» Brano fornito:
◇ ◇ ◇ ◇
Alcuni fatti possono essere esemplificativi: nei corsi formativi dei suoi dipendenti, Olivetti non mancava mai di inserire la storia del Sindacato, al fine di rendere i lavoratori coscienti della propria identità sociale e culturale. Olivetti non forniva quasi mai alloggi standardizzati ai dipendenti, bensì offriva loro la possibilità di costruirsi una propria casa con prestiti a tasso agevolato e, volendo, usufruendo dei progetti e consulenze forniti dall’ufficio architettura interno all’azienda. Olivetti non ha mai limitato a Ivrea il proprio agire, ma, da Pozzuoli a São Paulo, ha scelto il mondo come propria Comunità d’azione. Adriano Olivetti si era dato quale fine ultimo la ‘socializzazione’ della proprietà dell’azienda stessa: passo mai compreso dal sindacato né tantomeno accettato dai partiti, tanto di sinistra che di destra.

[RE] In quali termini si pone la relazione tra l’emergere di una dottrina sociale della chiesa, di una economia sociale di mercato, di riflessioni teologiche, filosofiche e politiche come quelle di Jacques Maritain, e il pensiero di Olivetti?

Adriano Olivetti, in egual misura figlio di cultura ebraica, cattolica e valdese, non ha la ‘chiesa’ come proprio orizzonte. Olivetti apprezza e cerca alcuni aspetti del pensiero religioso e non a caso fu Olivetti a pubblicare in Italia il pensiero di Jacques Maritain. Ma è una dimensione etico-spirituale quella a cui mira, senza simboli confessionali ma con chiari valori. Olivetti anticipa in certa misura – forse involontariamente – la crisi del positivismo modernista, che coinciderà con una progressiva messa in discussione di un paradigma di stampo industriale che ha governato l’occidente e di cui Olivetti è indubbiamente partecipe. L’unica cosa certa, è che Adriano volle sempre guardare di là dalla fabbrica, traguardando con il proprio sguardo la società, le persone, l’uomo.

[RE] Quale la funzione degli intellettuali e del lavoro intellettuale nei processi di socializzazione capitalistica? Che funzione assume progressivamente l’intelligenza e la creatività collettiva? Come reinterpretare il marxiano general intellect partendo dal caso Olivetti?

Se l’azienda è un attore sociale, catalizzatore e scambiatore di energie, allora occorre che gli intellettuali vi partecipino attivamente, sia nell’orientare i fini della ricerca e lo sviluppo dei nuovi prodotti, sia nel contribuire a redistribuire i profitti, a guidare l’attività sociale dell’impresa. Di più, agli intellettuali spetta il compito di gestire i rapporti fra azienda e lavoratori, facendosi carico del dialogo vivo, talvolta doloroso, altre volte entusiasmante, fra il singolo e l’impresa collettiva. Poiché non si può obbligare nessuno a studiare o ad apprezzare la cultura, l’intellettuale deve non solo offrire occasioni, ma anche studiare proposte che inglobino i valori della cultura in azioni semplici e quotidiane.
◇ ◇ ◇ ◇
Output strutturati della posa:
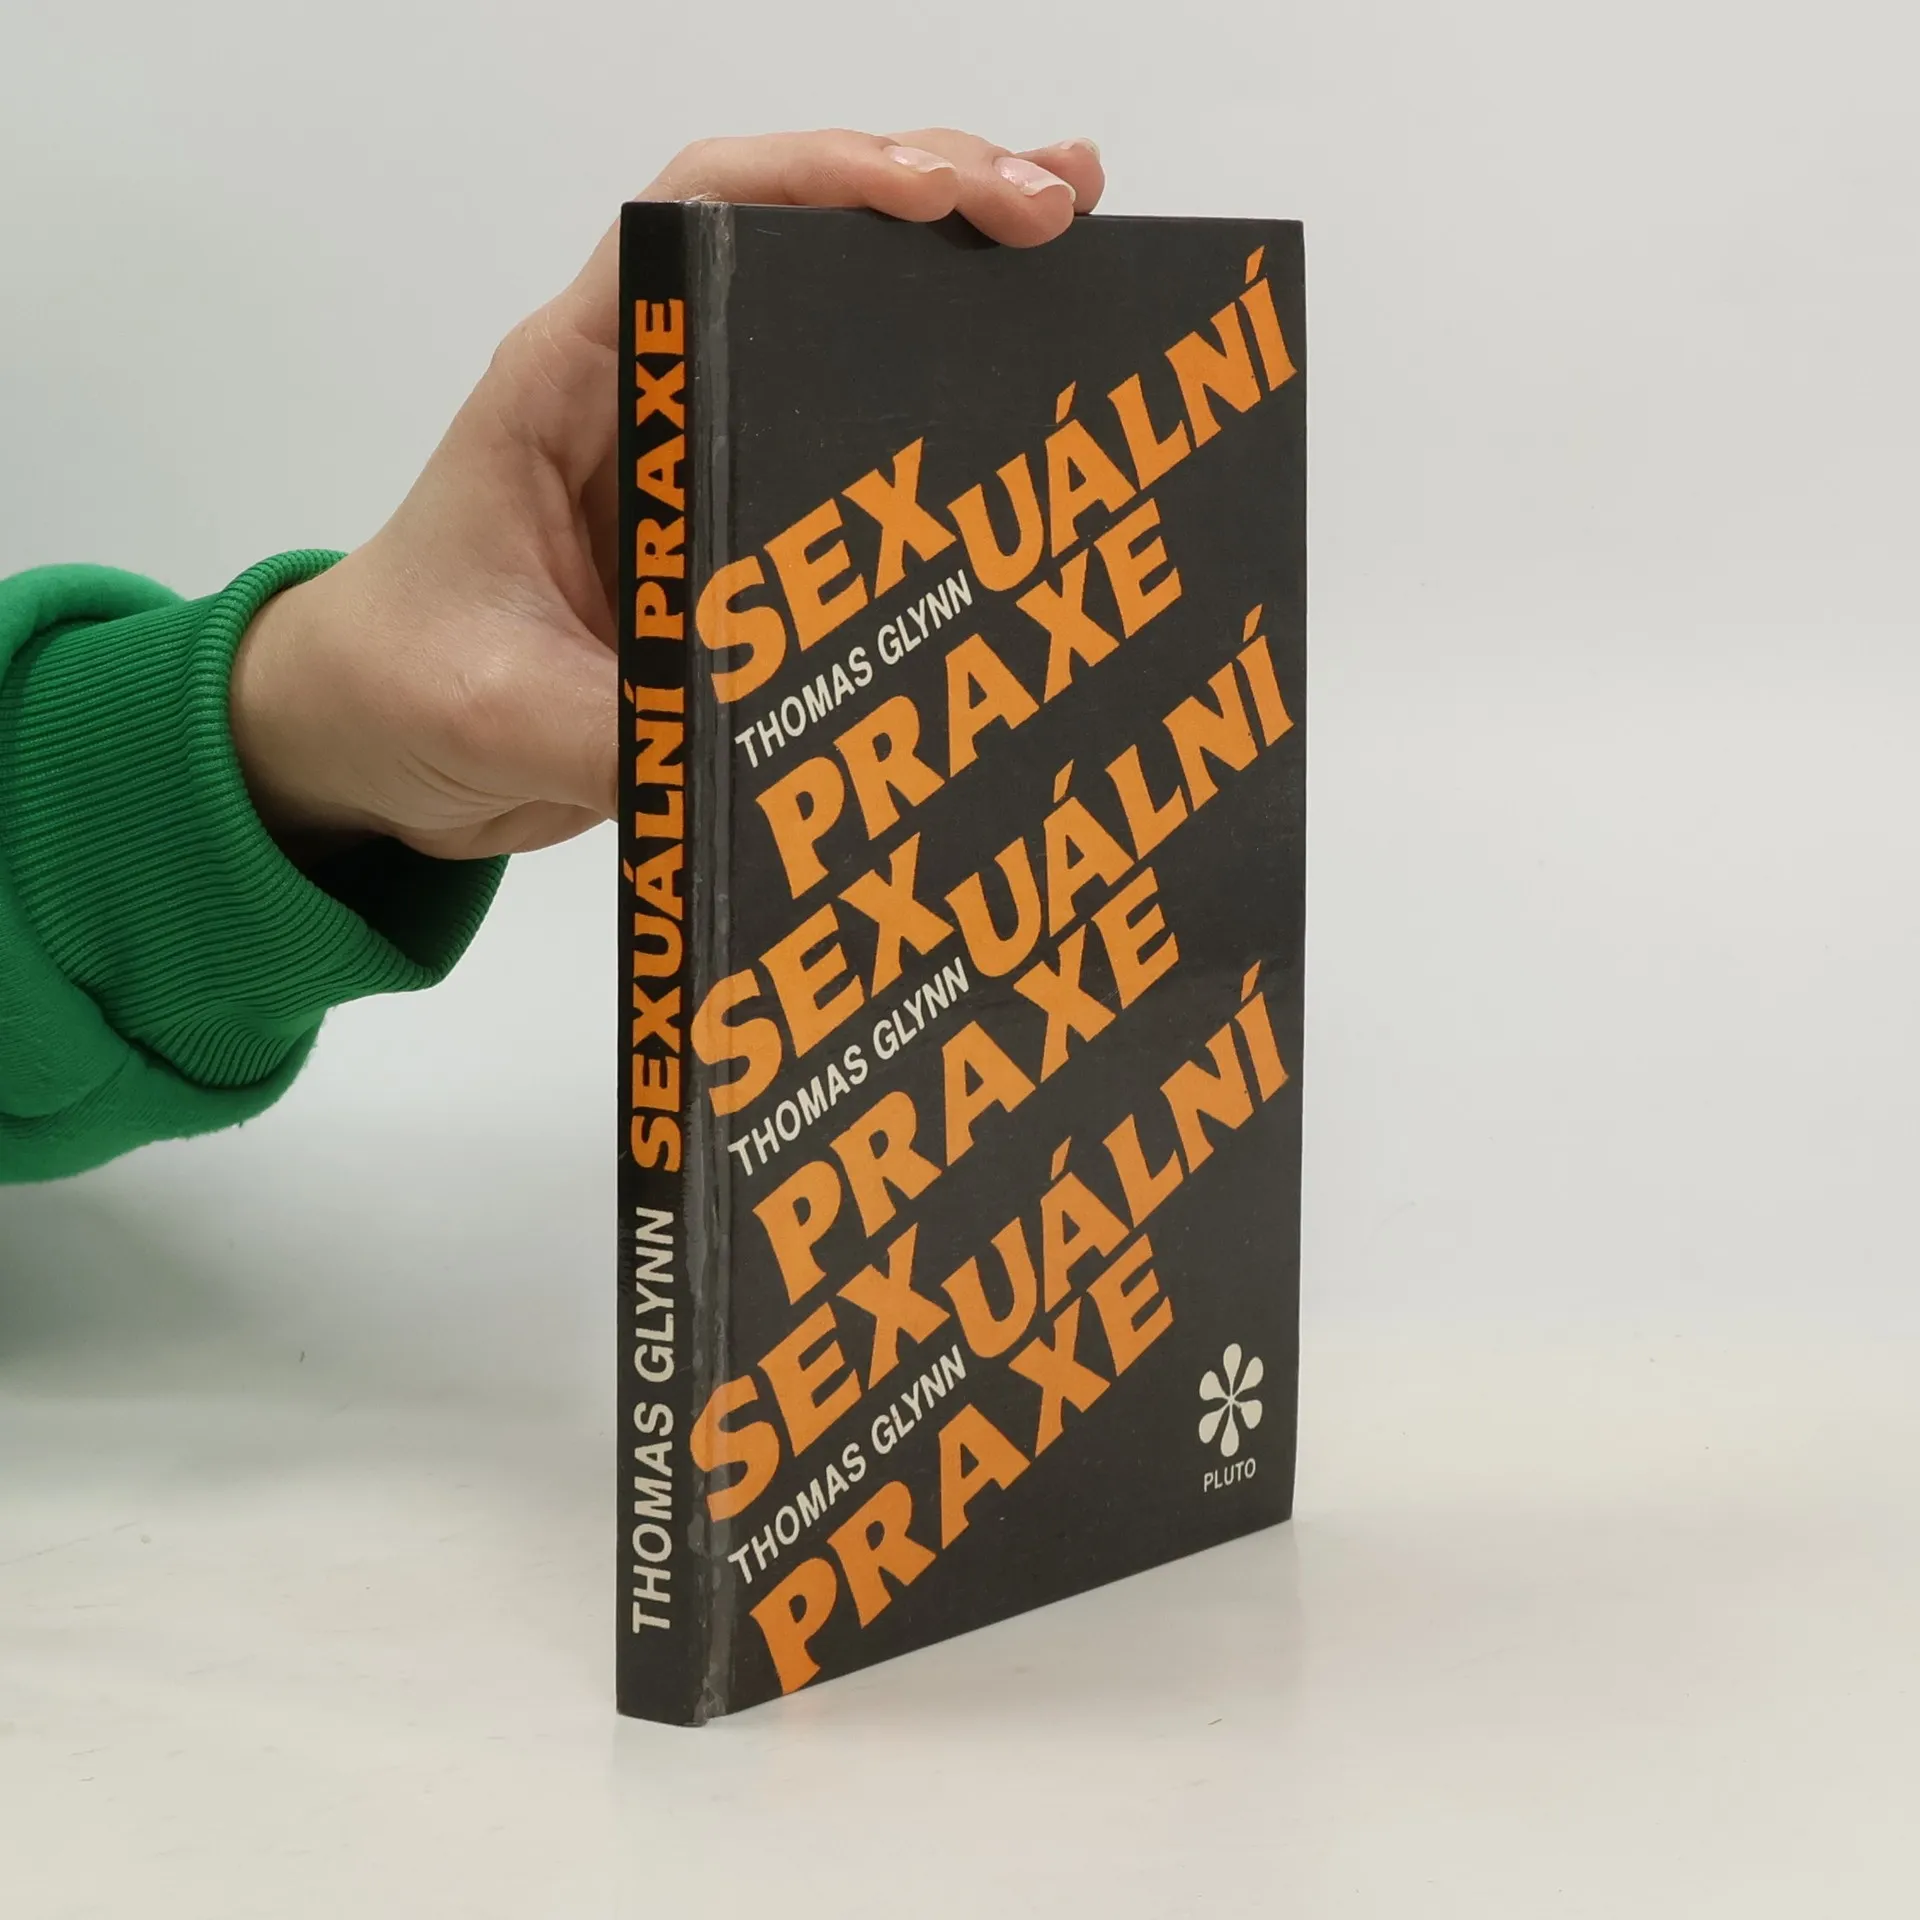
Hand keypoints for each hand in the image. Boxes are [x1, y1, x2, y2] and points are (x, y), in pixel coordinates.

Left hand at [230, 128, 1106, 862]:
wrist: (378, 740)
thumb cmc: (406, 686)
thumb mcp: (505, 713)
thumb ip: (628, 727)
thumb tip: (775, 748)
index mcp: (576, 384)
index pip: (698, 216)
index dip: (825, 180)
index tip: (942, 201)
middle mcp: (649, 391)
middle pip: (794, 235)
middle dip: (933, 196)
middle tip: (1059, 207)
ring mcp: (699, 451)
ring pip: (833, 322)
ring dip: (951, 282)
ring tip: (1077, 256)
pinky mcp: (733, 524)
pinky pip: (845, 444)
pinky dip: (934, 414)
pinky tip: (1020, 419)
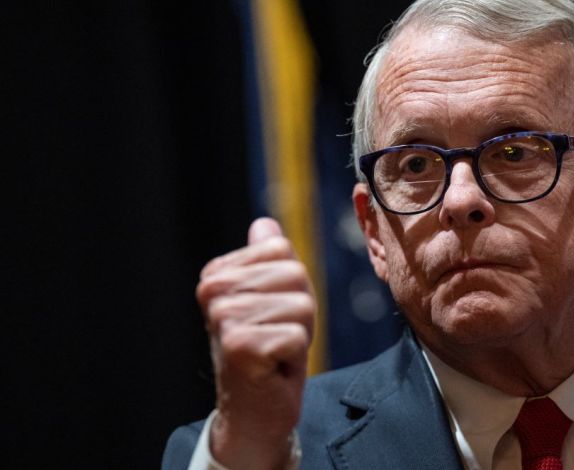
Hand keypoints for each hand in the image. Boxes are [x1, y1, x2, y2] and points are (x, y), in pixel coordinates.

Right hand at [197, 217, 314, 469]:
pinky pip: (299, 335)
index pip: (282, 250)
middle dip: (299, 309)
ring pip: (301, 304)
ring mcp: (224, 318)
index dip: (292, 284)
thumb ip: (268, 260)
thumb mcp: (272, 296)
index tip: (274, 312)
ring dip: (299, 333)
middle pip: (295, 274)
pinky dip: (296, 355)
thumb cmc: (268, 349)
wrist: (255, 408)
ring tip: (275, 350)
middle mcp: (213, 291)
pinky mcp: (240, 346)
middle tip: (277, 335)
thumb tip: (264, 224)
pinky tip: (274, 367)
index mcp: (217, 273)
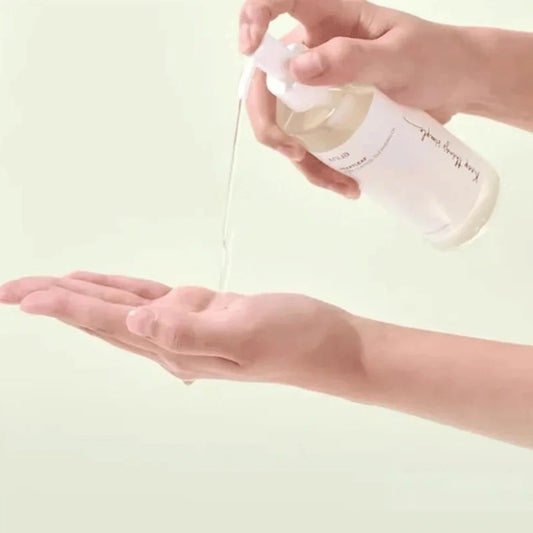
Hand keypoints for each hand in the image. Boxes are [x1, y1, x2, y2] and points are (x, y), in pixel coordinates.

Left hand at [0, 273, 368, 397]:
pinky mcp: (209, 314)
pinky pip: (156, 299)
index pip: (110, 321)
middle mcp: (176, 341)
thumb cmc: (297, 339)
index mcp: (179, 346)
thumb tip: (137, 321)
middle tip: (16, 289)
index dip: (66, 306)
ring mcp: (191, 329)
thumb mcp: (246, 333)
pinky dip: (127, 291)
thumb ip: (190, 330)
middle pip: (105, 318)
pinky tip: (113, 289)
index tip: (24, 294)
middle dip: (59, 303)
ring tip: (51, 287)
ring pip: (125, 308)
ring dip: (86, 297)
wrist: (330, 344)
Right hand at [240, 0, 479, 196]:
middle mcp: (315, 54)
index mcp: (328, 21)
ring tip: (339, 182)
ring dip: (302, 161)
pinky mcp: (329, 118)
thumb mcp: (399, 55)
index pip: (277, 4)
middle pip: (266, 84)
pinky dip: (321, 170)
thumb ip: (353, 57)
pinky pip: (310, 145)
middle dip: (269, 123)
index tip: (249, 48)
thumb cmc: (435, 57)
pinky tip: (346, 183)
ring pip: (286, 125)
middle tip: (293, 152)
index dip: (252, 20)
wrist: (457, 86)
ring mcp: (319, 89)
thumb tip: (298, 68)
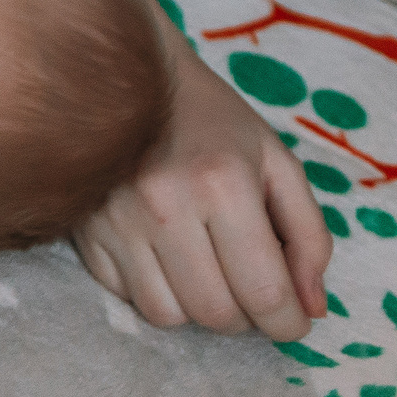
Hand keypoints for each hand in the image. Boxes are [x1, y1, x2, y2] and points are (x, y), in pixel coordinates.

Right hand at [74, 34, 331, 339]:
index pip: (264, 292)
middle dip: (247, 320)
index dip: (290, 323)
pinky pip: (125, 296)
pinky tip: (167, 262)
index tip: (296, 321)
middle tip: (253, 296)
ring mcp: (116, 220)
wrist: (127, 73)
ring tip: (210, 278)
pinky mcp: (85, 230)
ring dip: (198, 311)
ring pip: (166, 316)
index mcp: (223, 184)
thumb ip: (308, 236)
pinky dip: (155, 293)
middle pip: (215, 313)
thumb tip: (312, 309)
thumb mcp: (277, 163)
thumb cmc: (212, 118)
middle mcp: (164, 205)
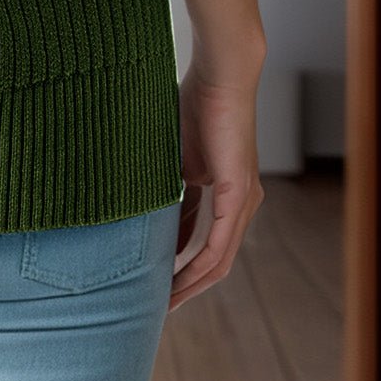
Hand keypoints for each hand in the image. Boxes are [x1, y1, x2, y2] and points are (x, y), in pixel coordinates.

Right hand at [168, 53, 264, 311]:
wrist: (220, 74)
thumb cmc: (195, 101)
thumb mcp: (173, 153)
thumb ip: (164, 181)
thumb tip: (138, 205)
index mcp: (223, 190)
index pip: (200, 238)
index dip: (177, 262)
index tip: (152, 279)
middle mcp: (240, 202)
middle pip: (214, 260)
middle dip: (186, 284)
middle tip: (158, 305)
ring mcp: (243, 200)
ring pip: (219, 259)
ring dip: (192, 283)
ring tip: (165, 301)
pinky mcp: (238, 193)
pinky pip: (220, 241)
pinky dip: (200, 263)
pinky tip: (181, 277)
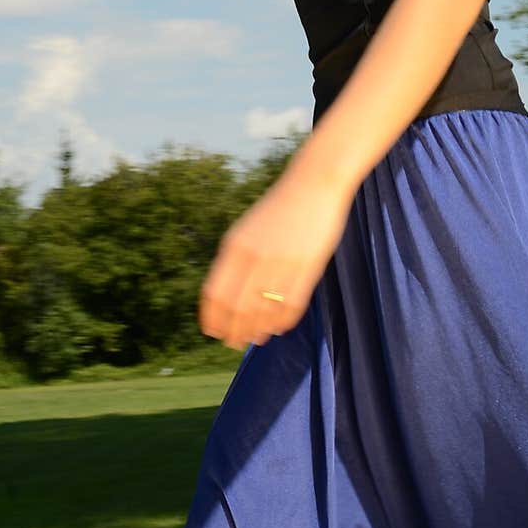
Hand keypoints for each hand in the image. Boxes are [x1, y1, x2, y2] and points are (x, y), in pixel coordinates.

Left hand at [199, 164, 355, 350]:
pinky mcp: (308, 268)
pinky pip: (291, 307)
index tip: (213, 331)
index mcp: (235, 246)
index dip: (212, 318)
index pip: (215, 294)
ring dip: (258, 330)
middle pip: (237, 309)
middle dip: (234, 331)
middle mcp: (255, 257)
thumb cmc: (280, 209)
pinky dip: (283, 322)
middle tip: (234, 343)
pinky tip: (279, 327)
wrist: (314, 184)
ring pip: (264, 312)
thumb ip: (235, 261)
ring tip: (257, 338)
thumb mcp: (247, 230)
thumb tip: (225, 299)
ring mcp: (282, 263)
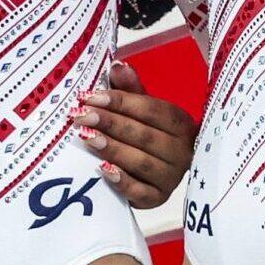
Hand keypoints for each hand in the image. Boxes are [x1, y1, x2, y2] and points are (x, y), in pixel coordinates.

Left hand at [74, 62, 198, 208]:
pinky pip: (142, 193)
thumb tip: (117, 66)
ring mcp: (172, 177)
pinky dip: (122, 182)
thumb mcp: (140, 107)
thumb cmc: (145, 131)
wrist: (154, 169)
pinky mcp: (159, 199)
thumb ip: (130, 88)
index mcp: (180, 123)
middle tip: (81, 116)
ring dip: (113, 149)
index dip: (121, 102)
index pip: (152, 110)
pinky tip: (103, 170)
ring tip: (87, 138)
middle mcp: (182, 151)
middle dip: (111, 124)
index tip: (90, 97)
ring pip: (142, 162)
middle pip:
◇ ◇ ◇ ◇
» Consegna:
Continua il brano fornito su Adriano Olivetti, riprendendo subito dopo la sua ultima frase.

» Svolgimento:
Per accettare una compiuta socializzazione del lavoro (e nel caso di Olivetti anche la socializzazione della proprietà dell’azienda) occorre un pensiero la cui altezza oltrepassa spesso anche quello dei migliori intellettuali, non solo il comprensibile scetticismo del lavoratore. Difficile pensare ad una figura di ‘imprenditore collettivo’. O quanto meno, sinora né Olivetti né altri sembrano aver ottenuto buoni risultati.

[RE] Esiste un qualche legame tra l’esperienza olivettiana e l’emergere recente del tema della comunità nel dibattito filosofico contemporaneo?

Lo spererei, anche se quasi sempre lo spirito comunitario olivettiano viene deliberatamente frainteso e tirato strumentalmente per la giacchetta al fine di confermare l’una o l’altra posizione ideologica.

[RE] Quali sono i fattori socio-economici e politici che hanno impedito all’utopia possibile di Adriano Olivetti di realizzarsi?

Come accennavo, il suo porsi di là dalle convenzioni del pensiero politico e lo scavalcare la divisione fra destra e sinistra. Inoltre, determinante, la volontà di sottrarre ai partiti l’organizzazione e il controllo politico del consenso. Non ultimo, l’afflato spirituale del pensiero comunitario olivettiano, quasi del tutto incompatibile con gli interessi spiccioli della politica di governo.

[RE] Qual è stato l’effettivo contributo di Olivetti alla digitalizzazione globale nella quale ci troviamo immersi?

Adriano Olivetti ha sicuramente intuito la vertiginosa prospettiva tecnologica e culturale dell’elettronica, ma è però morto prima che si delineassero i contorni dell’odierna rivoluzione digitale e telematica. Alla Olivetti in quanto azienda rimane il merito di aver dato forma agli aspetti più propriamente ‘personal’ del computer. La ricerca delle minime dimensioni e la precoce intuizione delle potenzialità ludiche della macchina rimangono intuizioni interpretate con largo anticipo dalla Olivetti e dai suoi designers.

[RE] Come la questione territorio si trasforma in relazione alla socializzazione del sistema produttivo e alla nuova formazione dei valori sia economici che sociali?

Il territorio è il campo d’azione dell’interazione fra comunità e impresa. Il suo disegno, il suo governo, sono parte integrante di una contrattazione costante. Nel pensiero olivettiano, ancora tutto inscritto in una dimensione urbanistica di stampo modernista, la razionalizzazione del territorio per un verso favorisce la funzionalità del lavoro dell’industria, dall’altro partecipa di un più ampio disegno volto a compensare quanto l’azienda sottrae in termini di tempo ed energia. In questa prospettiva l’industria (o le diverse forze speculative) non possono disporre del territorio come di una risorsa a loro concessa, ma debbono muoversi entro i confini definiti dalla preventiva contrattazione sociale e formalizzati nei piani regolatori. In fondo, un pensiero di tipo classico, sebbene di fatto mai compiutamente applicato.

[RE] Qual è la specificità dellesperienza olivettiana nell'uso di design e grafica per la creazione di un immaginario collettivo legato al prodotto?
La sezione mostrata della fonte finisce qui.